The switch to intel has been going on since 2005.

I hate to break it to some people but its probably time to upgrade.


Yep, if I'm going to have to run Windows to use any productive software (Quicken) then why not upgrade to a Windows PC and be done with it. No more worrying about whether an application will be available or supported in the logn term. Good idea. Thanks for the advice.
Rating: 5 Votes
20 months ago

Why are you brining up this up from a thread that died 2 years ago? got question then use the support section of the website.

Dear god, what is it with all the necrophiliacs digging up dead threads from years ago?

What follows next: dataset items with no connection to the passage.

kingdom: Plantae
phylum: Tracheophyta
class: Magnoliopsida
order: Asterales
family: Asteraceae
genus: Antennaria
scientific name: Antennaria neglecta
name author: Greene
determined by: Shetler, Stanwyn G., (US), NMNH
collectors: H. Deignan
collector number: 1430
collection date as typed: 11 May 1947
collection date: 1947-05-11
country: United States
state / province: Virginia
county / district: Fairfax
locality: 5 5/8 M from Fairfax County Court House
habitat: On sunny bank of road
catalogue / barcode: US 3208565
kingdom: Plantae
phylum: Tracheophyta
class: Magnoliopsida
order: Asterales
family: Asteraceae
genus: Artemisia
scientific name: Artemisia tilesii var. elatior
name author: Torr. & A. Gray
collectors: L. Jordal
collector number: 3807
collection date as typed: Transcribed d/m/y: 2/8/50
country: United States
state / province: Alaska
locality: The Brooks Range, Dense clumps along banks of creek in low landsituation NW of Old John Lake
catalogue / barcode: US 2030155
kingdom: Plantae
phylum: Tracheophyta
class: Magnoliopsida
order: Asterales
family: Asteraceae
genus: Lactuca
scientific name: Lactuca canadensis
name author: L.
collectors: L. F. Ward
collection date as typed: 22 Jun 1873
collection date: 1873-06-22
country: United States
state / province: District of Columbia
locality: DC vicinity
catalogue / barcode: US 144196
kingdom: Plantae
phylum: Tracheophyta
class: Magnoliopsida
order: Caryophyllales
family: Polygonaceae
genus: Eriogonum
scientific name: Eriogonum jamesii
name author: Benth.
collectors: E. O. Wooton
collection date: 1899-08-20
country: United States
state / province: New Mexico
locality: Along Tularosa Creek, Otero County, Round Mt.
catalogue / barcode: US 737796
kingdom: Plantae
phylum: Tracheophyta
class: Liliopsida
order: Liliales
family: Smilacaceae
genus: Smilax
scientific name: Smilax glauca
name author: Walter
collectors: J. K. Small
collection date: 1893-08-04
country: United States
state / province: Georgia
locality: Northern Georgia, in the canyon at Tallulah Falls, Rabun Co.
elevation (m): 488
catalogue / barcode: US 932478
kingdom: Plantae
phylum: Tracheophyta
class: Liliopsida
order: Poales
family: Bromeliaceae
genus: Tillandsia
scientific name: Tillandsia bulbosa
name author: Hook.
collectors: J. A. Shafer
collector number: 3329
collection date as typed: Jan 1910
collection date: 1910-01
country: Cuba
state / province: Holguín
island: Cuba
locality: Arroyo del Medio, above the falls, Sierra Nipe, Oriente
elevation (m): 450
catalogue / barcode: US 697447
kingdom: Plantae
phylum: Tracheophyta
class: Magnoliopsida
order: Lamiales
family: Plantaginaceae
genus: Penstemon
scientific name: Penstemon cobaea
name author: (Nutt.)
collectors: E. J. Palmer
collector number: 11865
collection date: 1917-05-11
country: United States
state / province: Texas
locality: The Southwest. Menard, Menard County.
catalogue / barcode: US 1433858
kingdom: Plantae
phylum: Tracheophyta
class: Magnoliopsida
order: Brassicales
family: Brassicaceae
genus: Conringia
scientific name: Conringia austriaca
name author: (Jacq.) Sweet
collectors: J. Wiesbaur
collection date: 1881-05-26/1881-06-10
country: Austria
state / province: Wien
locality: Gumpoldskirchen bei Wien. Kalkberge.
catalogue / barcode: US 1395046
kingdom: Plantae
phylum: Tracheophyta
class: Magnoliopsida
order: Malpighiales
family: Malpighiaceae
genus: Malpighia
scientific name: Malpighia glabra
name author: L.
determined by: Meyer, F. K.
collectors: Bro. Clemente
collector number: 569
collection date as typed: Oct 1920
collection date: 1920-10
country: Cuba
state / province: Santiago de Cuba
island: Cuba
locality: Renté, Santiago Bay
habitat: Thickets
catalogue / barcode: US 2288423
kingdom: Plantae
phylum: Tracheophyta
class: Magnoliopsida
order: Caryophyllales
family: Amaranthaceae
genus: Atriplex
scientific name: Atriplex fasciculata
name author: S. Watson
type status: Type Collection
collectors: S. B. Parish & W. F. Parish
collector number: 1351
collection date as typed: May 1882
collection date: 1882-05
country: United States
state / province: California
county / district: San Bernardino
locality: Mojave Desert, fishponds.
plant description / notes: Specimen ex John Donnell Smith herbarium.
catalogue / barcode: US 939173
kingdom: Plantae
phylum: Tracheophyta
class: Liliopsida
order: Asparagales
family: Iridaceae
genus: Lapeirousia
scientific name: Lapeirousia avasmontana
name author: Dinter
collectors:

WTF, this isn't a site that permanently closes threads. Whether someone posts today or three years from now, it goes to the top of the list and people subscribed to the thread still are notified of new posts. Would you prefer people start new threads on existing topics? That would be pointless. I mean WTF is your problem? Seriously. Just ignore it or unsubscribe from the thread if you just can't stand it. Problem solved.
Rating: 5 Votes
55 months ago

There is no practical reason to drop Rosetta, it's tiny,


Rosetta is anything but Tiny. It requires shipping all the system frameworks as fat binaries built for both Intel and PPC architecture. It requires tons of Q&A to make sure all those frameworks don't break on PowerPC, close to 5 years after Apple dropped the architecture.

There is a big practical reason to drop Rosetta : Drop all the PPC code, thus making Lion fit inside the 4GB download. Drop all the Q&A of PPC code in the frameworks, thus easing the process and requiring less ressources.

As all transitional technologies, it was bound to happen. The good thing for everyone needed PPC apps : Snow Leopard will still work after Lion ship, just like Leopard still works now and just like you can run any old software and OS out there.

And since new Macs will ship with Lion soon, these people will then actually _not_ buy new hardware.


Sure they will, if the PPC software is so irreplaceable, they'll just keep the old hardware around. However, I doubt the software is irreplaceable really, it's more that people are used to how it works and refuse to change. Let's face it, Intuit is in the wrong here for not providing a true Quicken version, just use some other budgeting software, it's a dime a dozen.

Tons of my games only work on DOS or Win 9x. I have the original floppies and CDs lying around, basically useless to me unless I install one of those old OSes (except for DOSbox, god I love DOSbox).


IIRC installing Rosetta in Snow Leopard only adds ~100MB.

It was the most elegant way to use software designed for a different processor architecture and so understandably people are pissed off it's not going to work in Lion.

I suggest emailing Apple/Jobs rather than just mouthing off here. You never know, they might listen!